Set down, word for word, the part of the text below about Elisse Peltz that starts at "Elisse has taught" and ends at "along the way.".
Text for analysis: Begin
Elisse Peltz has been working in the healing profession for fifteen years since receiving her MSW from Smith College in 2001. She worked in diverse clinical settings until starting a private practice in 2005. Elisse provides psychotherapeutic counselling for individuals, couples, adolescents, new moms, young men and families. Elisse works with clients struggling with anger, anxiety, low self esteem, depression, feeling overwhelmed, freedom from co-dependency and shame, interpersonal skills, love, sex and intimacy, loneliness, relationships, mindfulness training, life transitions, sleep issues and stress management. Elisse utilizes an eight-week stress and anxiety reduction program she created that combines Cognitive Behavioural Therapy, Mindfulness, breath work, yoga postures and meditation.


Elisse was introduced to yoga in high school when she stumbled upon a yoga instruction manual in her parents’ library. She started taking group classes to deal with the stress of school while attending McGill University. She has been a dedicated practitioner ever since. In 2004, she became a certified instructor at Yoga People in New York. To deepen her knowledge of the discipline Elisse completed a Restorative Teacher Training Program at Yogaspace in Toronto in 2006 and recently completed her 500-hour yoga teacher training as well as a 40-hour restorative training at Octopus Garden Yoga Center.

Elisse has taught at Twist yoga, Octopus Garden and Yogaspace studios. She also teaches in schools, boardrooms, weight loss clinics and in people’s basements to encourage accessibility for all types of people who are interested in learning about what yoga has to offer. Elisse has had many amazing teachers who have guided her along the way.

Yoga Therapy

Because of her belief that yoga has the ability to strengthen, rejuvenate and heal the human spirit, Elisse began combining her passion for yoga with traditional psychotherapeutic techniques. Elisse followed this path to become a certified Phoenix Rising Yoga Therapy Practitioner in 2008. Through a series of classical yoga techniques combined with elements of contemporary body-mind psychology, yoga therapy offers a way to explore the relationship between the body, mind and spirit.
Text for analysis: End
The data: Begin
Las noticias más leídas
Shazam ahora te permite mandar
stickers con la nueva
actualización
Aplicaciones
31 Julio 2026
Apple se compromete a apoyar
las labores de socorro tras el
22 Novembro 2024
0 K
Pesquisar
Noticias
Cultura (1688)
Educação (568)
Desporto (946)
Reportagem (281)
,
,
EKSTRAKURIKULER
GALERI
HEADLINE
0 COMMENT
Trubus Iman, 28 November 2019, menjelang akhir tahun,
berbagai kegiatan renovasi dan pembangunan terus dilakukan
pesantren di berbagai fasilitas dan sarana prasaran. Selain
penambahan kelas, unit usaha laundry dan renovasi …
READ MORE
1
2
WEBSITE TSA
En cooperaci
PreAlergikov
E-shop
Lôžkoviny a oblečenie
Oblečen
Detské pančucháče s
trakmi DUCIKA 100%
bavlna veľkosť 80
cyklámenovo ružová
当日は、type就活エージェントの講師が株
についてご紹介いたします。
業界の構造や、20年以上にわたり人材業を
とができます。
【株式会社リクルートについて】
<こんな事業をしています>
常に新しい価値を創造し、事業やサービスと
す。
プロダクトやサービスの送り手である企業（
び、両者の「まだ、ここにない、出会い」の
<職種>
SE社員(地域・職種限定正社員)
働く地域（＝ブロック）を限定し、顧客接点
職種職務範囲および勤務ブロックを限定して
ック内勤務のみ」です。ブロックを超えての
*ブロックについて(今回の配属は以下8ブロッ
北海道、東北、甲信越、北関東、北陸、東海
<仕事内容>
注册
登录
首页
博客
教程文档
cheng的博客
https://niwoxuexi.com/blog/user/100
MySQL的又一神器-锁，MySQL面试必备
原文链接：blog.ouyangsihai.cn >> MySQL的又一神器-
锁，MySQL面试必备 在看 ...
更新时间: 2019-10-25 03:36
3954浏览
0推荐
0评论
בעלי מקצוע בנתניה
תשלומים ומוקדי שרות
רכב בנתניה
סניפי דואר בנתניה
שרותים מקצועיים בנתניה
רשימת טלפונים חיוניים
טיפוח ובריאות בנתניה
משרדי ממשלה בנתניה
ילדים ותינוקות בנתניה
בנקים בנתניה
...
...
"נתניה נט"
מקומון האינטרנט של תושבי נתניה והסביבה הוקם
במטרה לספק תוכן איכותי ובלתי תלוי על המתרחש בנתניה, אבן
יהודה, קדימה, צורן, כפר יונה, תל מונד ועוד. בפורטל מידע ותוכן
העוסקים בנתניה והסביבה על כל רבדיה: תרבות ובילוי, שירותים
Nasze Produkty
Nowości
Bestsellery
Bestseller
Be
The data: End
The data: Begin
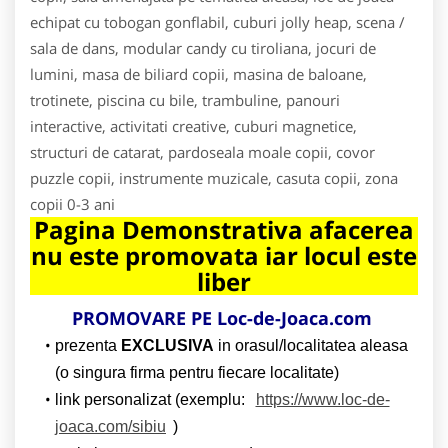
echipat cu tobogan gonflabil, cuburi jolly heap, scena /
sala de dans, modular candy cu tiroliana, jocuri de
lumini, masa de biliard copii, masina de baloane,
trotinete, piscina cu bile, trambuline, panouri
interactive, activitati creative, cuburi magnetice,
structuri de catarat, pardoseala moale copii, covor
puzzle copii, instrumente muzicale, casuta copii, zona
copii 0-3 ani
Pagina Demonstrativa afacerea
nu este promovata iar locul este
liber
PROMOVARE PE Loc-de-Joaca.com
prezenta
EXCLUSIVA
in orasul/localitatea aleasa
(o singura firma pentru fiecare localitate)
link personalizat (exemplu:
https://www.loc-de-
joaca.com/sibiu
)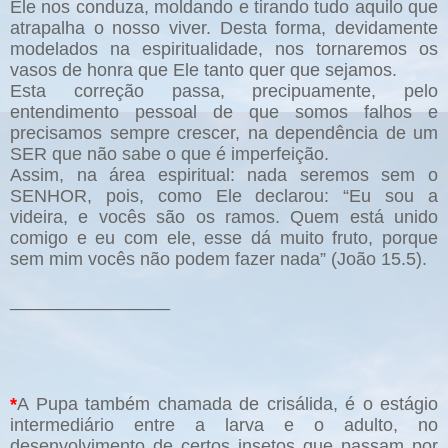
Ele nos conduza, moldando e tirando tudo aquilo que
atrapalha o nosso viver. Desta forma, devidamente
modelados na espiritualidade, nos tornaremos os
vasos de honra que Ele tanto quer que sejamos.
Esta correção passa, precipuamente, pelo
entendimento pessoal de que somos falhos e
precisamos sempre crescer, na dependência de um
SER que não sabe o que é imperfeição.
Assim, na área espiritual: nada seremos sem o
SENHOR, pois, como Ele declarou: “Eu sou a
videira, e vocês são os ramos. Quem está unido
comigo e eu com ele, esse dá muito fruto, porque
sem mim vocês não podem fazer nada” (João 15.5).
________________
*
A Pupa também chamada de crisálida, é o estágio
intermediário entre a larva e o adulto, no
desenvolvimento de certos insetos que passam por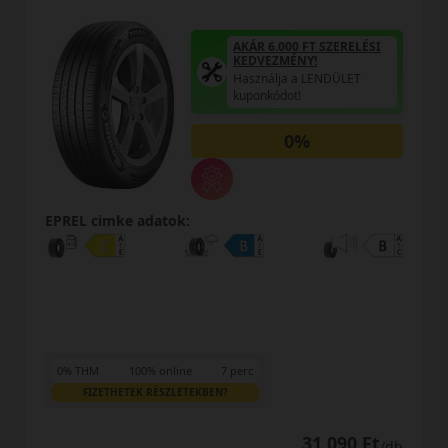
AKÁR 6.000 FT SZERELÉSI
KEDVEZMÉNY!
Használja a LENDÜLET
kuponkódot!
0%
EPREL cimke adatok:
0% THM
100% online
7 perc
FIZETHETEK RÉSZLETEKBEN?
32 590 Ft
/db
The data: End
Written response:
Elisse has taught at Twist yoga, Octopus Garden and Yogaspace studios. She also teaches in schools, boardrooms, weight loss clinics and in people’s basements to encourage accessibility for all types of people who are interested in learning about what yoga has to offer. Elisse has had many amazing teachers who have guided her along the way.